Second, price disclosure calculations for combination medicines will change significantly. The measure will amend the current pricing policy for multi-ingredient and multicomponent medicines (‘combination items’) listed as formulary 2 (F2) medicines. There can be significant price differences between component medicines and combination items containing the component medicines, in some cases a more than 80% difference. This is due to an existing ‘loophole’ in the price disclosure framework. Accordingly, this change will address the loophole by ensuring appropriate price reductions are applied to combination items on the PBS. This means more stock management issues and reduced remuneration.

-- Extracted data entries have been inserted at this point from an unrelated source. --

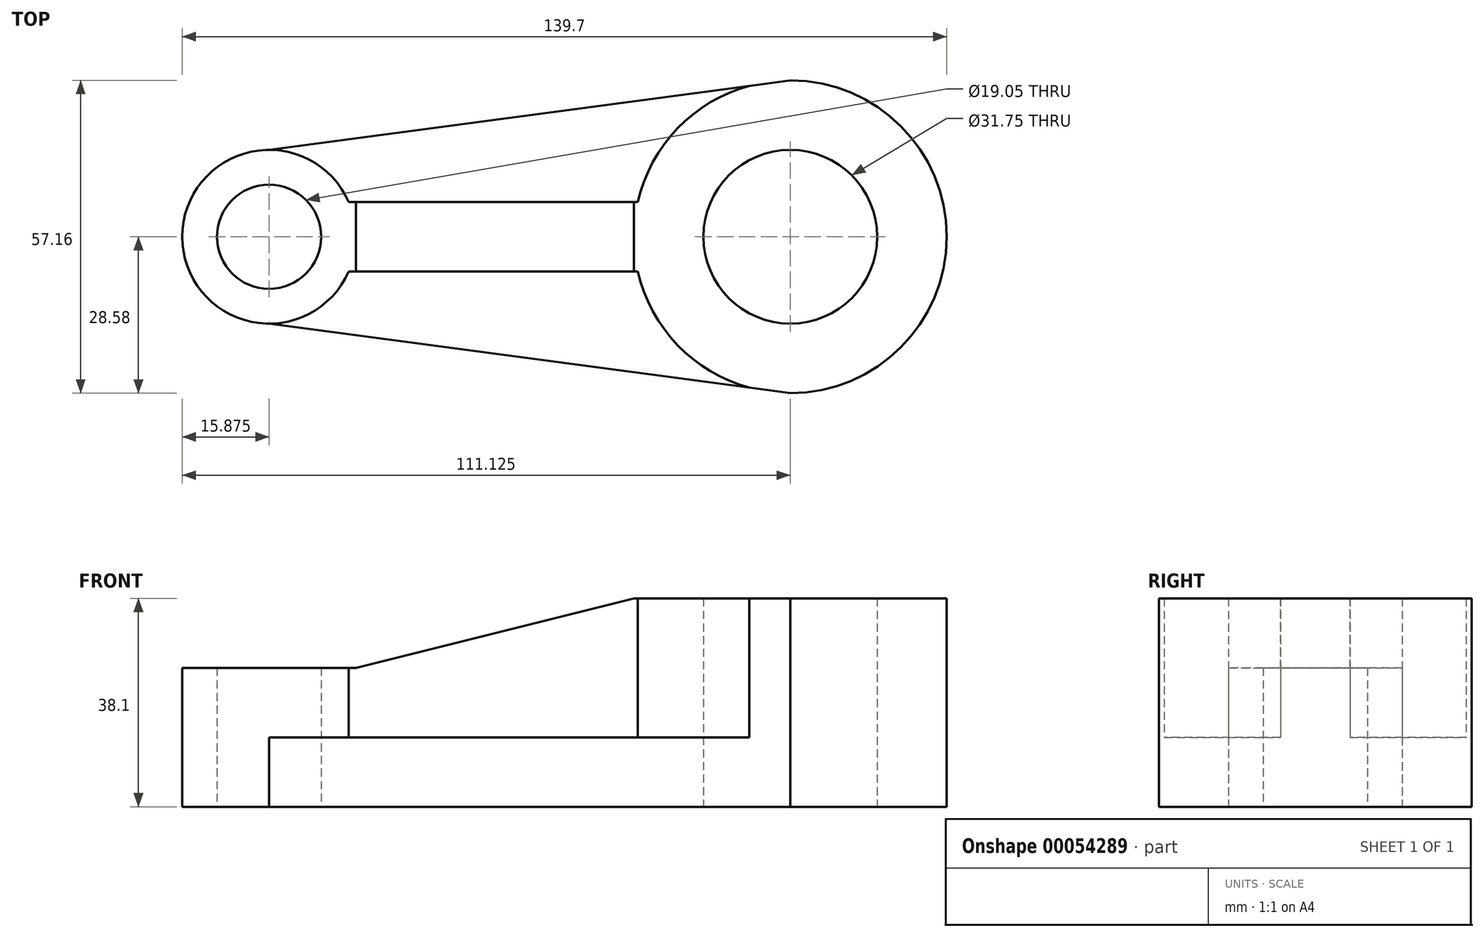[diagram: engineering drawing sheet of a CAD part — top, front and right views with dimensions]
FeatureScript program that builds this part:
annotation { "Feature Type Name" : "Feature", "Feature Type Description" : "" }
export const myFeature = defineFeature(function(context is Context, id is Id, definition is map)
    precondition{}
    {
        {
            var Q0;
            Q0=qCreatedBy(makeId("Top.planeOp"),FACE);
            var sketch = newSketch(context, id + "F0", { "sketchPlane" : qUnion([Q0])});
            skCircle(sketch, "E0", {"center": v(28.57, 0) * mm, "radius": 15.88 * mm});
            skCircle(sketch, "E1", {"center": v(28.57, 0) * mm, "radius": 28.58 * mm});
            skCircle(sketch, "E2", {"center": v(-66.68, 0) * mm, "radius": 9.53 * mm});
            skCircle(sketch, "E3", {"center": v(-66.68, 0) * mm, "radius": 15.88 * mm});
            skLineSegment(sketch, "E4", {"start": v(-66.68, 15.87) * mm, "end": v(28.57, 28.58) * mm});
            skLineSegment(sketch, "E5", {"start": v(28.57, 28.58) * mm, "end": v(28.57, -28.58) * mm});
            skLineSegment(sketch, "E6", {"start": v(28.57, -28.58) * mm, "end": v(-66.68, -15.88) * mm});
            skLineSegment(sketch, "E7", {"start": v(-66.68, -15.88) * mm, "end": v(-66.68, 15.88) * mm});
            skSolve(sketch);
        }
        {
            var Q0;
            {var subQ0=sQuery(id+"F0.wireOp",EDGE,"E7");var subQ1=sQuery(id+"F0.wireOp",EDGE,"E2");var subQ2=makeQuery(id+"F0.imprint","INTERSECT",VERTEX,{"disambiguationData":[OD(0.0)],"derivedFrom":[subQ1,subQ0]});Q0=makeQuery(id+"F0.imprint","IMPRINT",FACE,{"disambiguationData":[TD([[makeQuery(id+"F0.imprint","IMPRINT",EDGE,{"disambiguationData":[TD([[subQ2,1.0]])],"derivedFrom":subQ1}),-1.0]])]});}
            var Q1;
            {var subQ0=sQuery(id+"F0.wireOp",EDGE,"E7");var subQ1=sQuery(id+"F0.wireOp",EDGE,"E2");var subQ2=makeQuery(id+"F0.imprint","INTERSECT",VERTEX,{"disambiguationData":[OD(0.0)],"derivedFrom":[subQ1,subQ0]});Q1=makeQuery(id+"F0.imprint","IMPRINT",FACE,{"disambiguationData":[TD([[makeQuery(id+"F0.imprint","IMPRINT",EDGE,{"disambiguationData":[TD([[subQ2,-1.0]])],"derivedFrom":subQ1}),-1.0]])]});}
            var Q2;
            Q2=sQuery(id+"F0.wireOp",EDGE,"E2");
            var Q3;
            Q3=sQuery(id+"F0.wireOp",EDGE,"E3");
            extrude(context, id + "F1", {"entities" : qUnion([Q0, Q1]), "surfaceEntities" : qUnion([Q2, Q3]), "depth" : 25.4 * mm});
        }
        {
            var Q0;
            {var subQ0=sQuery(id+"F0.wireOp",EDGE,"E5");var subQ4=sQuery(id+"F0.wireOp",EDGE,"E0");var subQ5=makeQuery(id+"F0.imprint","INTERSECT",VERTEX,{"disambiguationData":[OD(0.0)],"derivedFrom":[subQ4,subQ0]});Q0=makeQuery(id+"F0.imprint","IMPRINT",FACE,{"disambiguationData":[TD([[makeQuery(id+"F0.imprint","IMPRINT",EDGE,{"disambiguationData":[TD([[subQ5,-1.0]])],"derivedFrom":subQ4}),-1.0]])]});}
            var Q1;
            {var subQ0=sQuery(id+"F0.wireOp",EDGE,"E5");var subQ1=sQuery(id+"F0.wireOp",EDGE,"E0");var subQ2=makeQuery(id+"F0.imprint","INTERSECT",VERTEX,{"disambiguationData":[OD(0.0)],"derivedFrom":[subQ1,subQ0]});Q1=makeQuery(id+"F0.imprint","IMPRINT",FACE,{"disambiguationData":[TD([[makeQuery(id+"F0.imprint","IMPRINT",EDGE,{"disambiguationData":[TD([[subQ2,1.0]])],"derivedFrom":subQ1}),-1.0]])]});}
            extrude(context, id + "F2", {"entities" : qUnion([Q0, Q1]), "depth" : 38.1 * mm});
        }
        {
            var Q0;
            {var subQ0=sQuery(id+"F0.wireOp",EDGE,"E4");var subQ1=sQuery(id+"F0.wireOp",EDGE,"E1");var subQ2=makeQuery(id+"F0.imprint","INTERSECT",VERTEX,{"derivedFrom":[subQ1,subQ0]});Q0=makeQuery(id+"F0.imprint","IMPRINT",FACE,{"disambiguationData":[TD([[makeQuery(id+"F0.imprint","IMPRINT",EDGE,{"disambiguationData":[TD([[subQ2,-1.0]])],"derivedFrom":subQ1}),-1.0]])]});}
            extrude(context, id + "F3", {"entities" : qUnion([Q0]), "operationType" : NewBodyOperationType.ADD, "depth" : 12.7 * mm});
        }
        {
            var Q0;
            Q0=qCreatedBy(makeId("Front.planeOp"),FACE);
            var sketch = newSketch(context, id + "F4", { "sketchPlane" : qUnion([Q0])});
            skLineSegment(sketch, "E8", {"start": v(0, 0) * mm, "end": v(-50.8, 0) * mm});
            skLineSegment(sketch, "E9", {"start": v(-50.8, 0) * mm, "end": v(-50.8, 25.4) * mm, "construction": true});
            skLineSegment(sketch, "E10", {"start": v(-50.8, 25.4) * mm, "end": v(0, 38.1) * mm});
            skLineSegment(sketch, "E11", {"start": v(0, 38.1) * mm, "end": v(0, 0) * mm, "construction": true});
            skLineSegment(sketch, "E12", {"start": v(-50.8, 0) * mm, "end": v(-54.5, 0) * mm});
            skLineSegment(sketch, "E13", {"start": v(-54.5, 0) * mm, "end": v(-54.5, 25.4) * mm});
            skLineSegment(sketch, "E14", {"start": v(-54.5, 25.4) * mm, "end": v(-50.8, 25.4) * mm});
            skLineSegment(sketch, "E15", {"start": v(0, 0) * mm, "end": v(4.62, 0) * mm});
            skLineSegment(sketch, "E16", {"start": v(4.62, 0) * mm, "end": v(4.62, 38.1) * mm});
            skLineSegment(sketch, "E17", {"start": v(4.62, 38.1) * mm, "end": v(0, 38.1) * mm});
            skSolve(sketch);
        }
        {
            var Q0;
            Q0=makeQuery(id+"F4.imprint","IMPRINT",FACE,{"disambiguationData":[TD([[makeQuery(id+"F4.imprint","IMPRINT",EDGE,{"derivedFrom":sQuery(id+"F4.wireOp",EDGE,"E8")}),-1.0]])]});
            extrude(context, id + "F5", {"entities" : qUnion([Q0]), "operationType" : NewBodyOperationType.ADD, "endBound" : BoundingType.SYMMETRIC, "depth" : 12.7 * mm});
        }
    });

1 Oct: For this disclosure cycle, there will be a big impact on the bottom line. Originator medicines will be removed from the calculation. For medicines that have been listed under the F2 for three years or more, the originator brand will be removed from the calculation of the weighted-average disclosed price for medicines. Even if the generic has negligible market share, there is no offset. Some medicines will drop by 60% and this will see deep price cuts in that cycle and further stock management issues.
Events with no time frames allocated — there is a lot of money tied up in the agreement on professional services and no timelines have been set. Every month there is a delay, there is savings for the Commonwealth. As evidence, the delay in announcing changes to dose administration aids (DAAs) remuneration will mean the significant money allocated in the first year for DAAs will not be spent.